Outside the big doorway of the street they scattered in all directions, walking away fast from one another with the hurried air of men fleeing from something compromising; from familiarity or confidences; from something suspected and concealed--like truth or pestilence. Alvan Hervey hesitated, standing alone in the doorway for a moment; then decided to walk home.
He strode firmly. A misty rain settled like silvery dust on clothes, on moustaches; wetted the faces, varnished the flagstones, darkened the walls, dripped from umbrellas. And he moved on in the rain with careless serenity, with the tranquil ease of someone successful and disdainful, very sure of himself--a man with lots of money and friends. He was tall, well set-up, good-looking and healthy; and his clear pale face had under its commonplace refinement that slight tinge of overbearing brutality which is given by the possession of only partly difficult accomplishments; by excelling in games, or in the art of making money; by the easy mastery over animals and over needy men.

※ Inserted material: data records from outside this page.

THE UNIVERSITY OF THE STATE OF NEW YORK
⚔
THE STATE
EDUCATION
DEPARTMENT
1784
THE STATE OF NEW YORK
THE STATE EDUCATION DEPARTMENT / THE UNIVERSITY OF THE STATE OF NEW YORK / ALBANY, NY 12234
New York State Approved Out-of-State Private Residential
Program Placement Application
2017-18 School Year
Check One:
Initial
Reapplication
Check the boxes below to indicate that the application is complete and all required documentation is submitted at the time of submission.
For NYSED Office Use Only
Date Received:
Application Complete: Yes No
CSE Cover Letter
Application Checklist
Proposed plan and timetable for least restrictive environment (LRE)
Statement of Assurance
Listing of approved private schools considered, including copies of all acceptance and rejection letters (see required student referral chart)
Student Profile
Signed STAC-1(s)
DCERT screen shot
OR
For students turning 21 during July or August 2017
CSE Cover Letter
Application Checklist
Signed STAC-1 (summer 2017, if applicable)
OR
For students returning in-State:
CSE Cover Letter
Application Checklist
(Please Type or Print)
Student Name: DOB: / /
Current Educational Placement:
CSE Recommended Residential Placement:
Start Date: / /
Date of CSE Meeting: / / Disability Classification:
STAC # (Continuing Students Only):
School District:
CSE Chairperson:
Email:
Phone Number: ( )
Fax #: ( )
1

He was going home much earlier than usual, straight from the City and without calling at his club. He considered himself well connected, well educated and intelligent. Who doesn't? But his connections, education and intelligence were strictly on a par with those of the men with whom he did business or amused himself. He had married five years ago. At the time all his acquaintances had said he was very much in love; and he had said so himself, frankly, because it is very well understood that every man falls in love once in his life--unless his wife dies, when it may be quite praiseworthy to fall in love again.

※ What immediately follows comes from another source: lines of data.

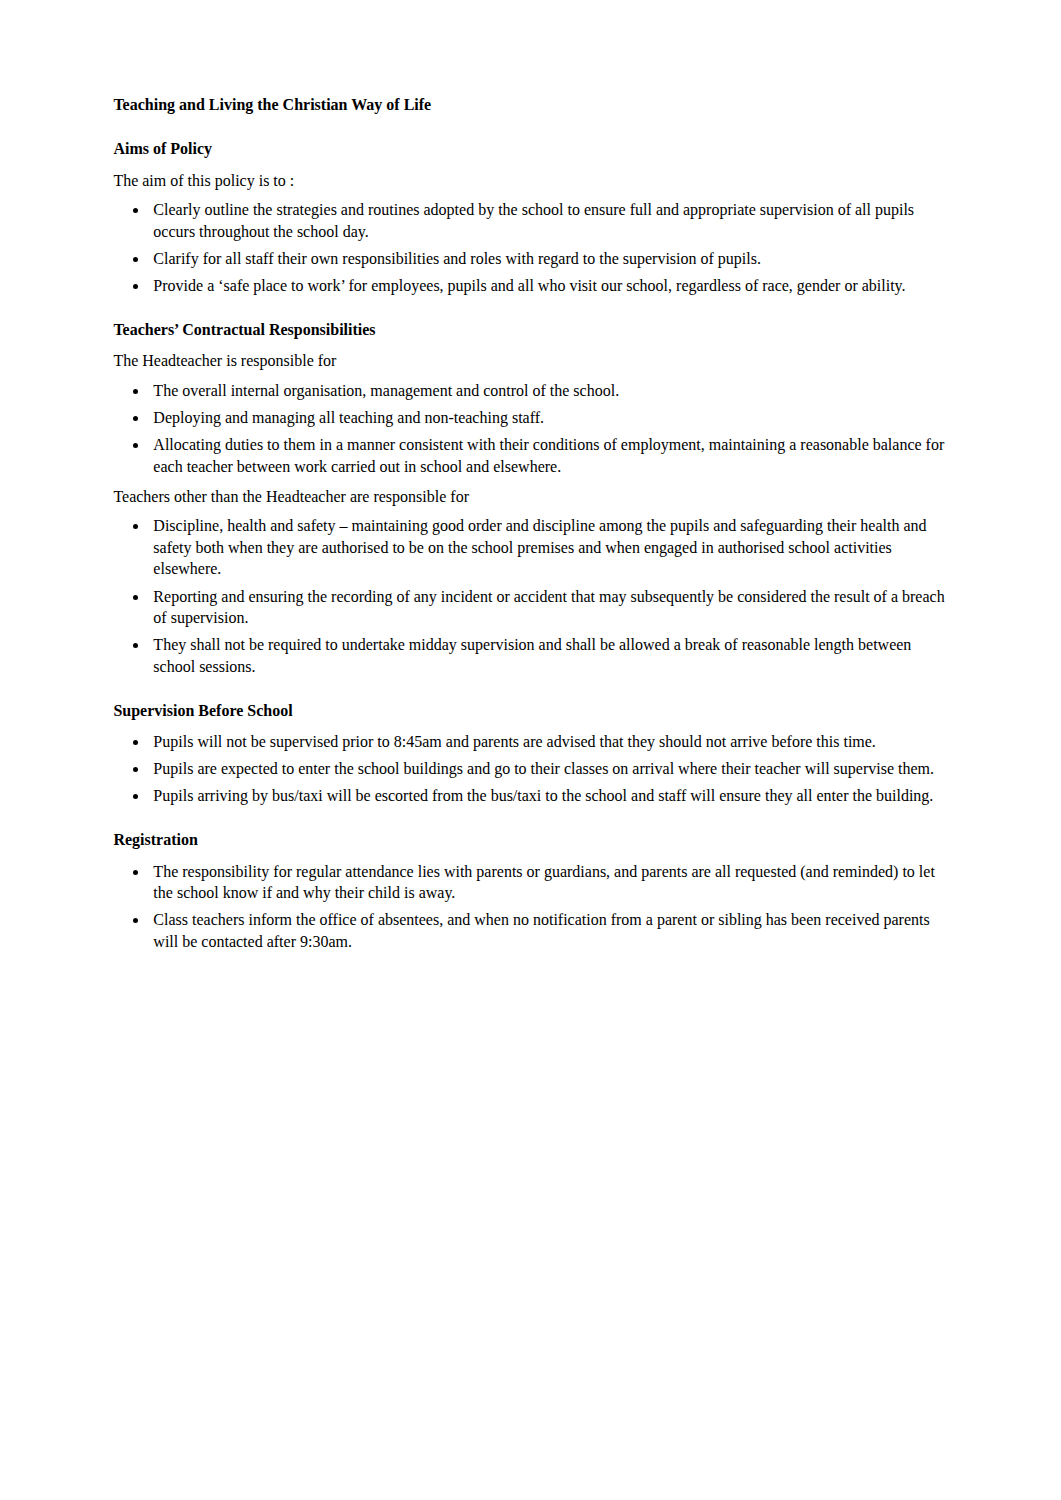Teaching and Living the Christian Way of Life
Aims of Policy
The aim of this policy is to :
Clearly outline the strategies and routines adopted by the school to ensure full and appropriate supervision of all pupils occurs throughout the school day.
Clarify for all staff their own responsibilities and roles with regard to the supervision of pupils.
Provide a ‘safe place to work’ for employees, pupils and all who visit our school, regardless of race, gender or ability.
Teachers’ Contractual Responsibilities
The Headteacher is responsible for
The overall internal organisation, management and control of the school.
Deploying and managing all teaching and non-teaching staff.
Allocating duties to them in a manner consistent with their conditions of employment, maintaining a reasonable balance for each teacher between work carried out in school and elsewhere.
Teachers other than the Headteacher are responsible for
Discipline, health and safety – maintaining good order and discipline among the pupils and safeguarding their health and safety both when they are authorised to be on the school premises and when engaged in authorised school activities elsewhere.
Reporting and ensuring the recording of any incident or accident that may subsequently be considered the result of a breach of supervision.
They shall not be required to undertake midday supervision and shall be allowed a break of reasonable length between school sessions.
Supervision Before School
Pupils will not be supervised prior to 8:45am and parents are advised that they should not arrive before this time.
Pupils are expected to enter the school buildings and go to their classes on arrival where their teacher will supervise them.
Pupils arriving by bus/taxi will be escorted from the bus/taxi to the school and staff will ensure they all enter the building.
Registration
The responsibility for regular attendance lies with parents or guardians, and parents are all requested (and reminded) to let the school know if and why their child is away.
Class teachers inform the office of absentees, and when no notification from a parent or sibling has been received parents will be contacted after 9:30am.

The girl was healthy, tall, fair, and in his opinion was well connected, well educated and intelligent. She was also intensely bored with her home where, as if packed in a tight box, her individuality--of which she was very conscious--had no play. She strode like a grenadier, was strong and upright like an obelisk, had a beautiful face, a candid brow, pure eyes, and not a thought of her own in her head. He surrendered quickly to all those charms, and she appeared to him so unquestionably of the right sort that he did not hesitate for a moment to declare himself in love. Under the cover of that sacred and poetical fiction he desired her masterfully, for various reasons; but principally for the satisfaction of having his own way. He was very dull and solemn about it--for no earthly reason, unless to conceal his feelings--which is an eminently proper thing to do. Nobody, however, would have been shocked had he neglected that duty, for the feeling he experienced really was a longing--a longing stronger and a little more complex no doubt, but no more reprehensible in its nature than a hungry man's appetite for his dinner.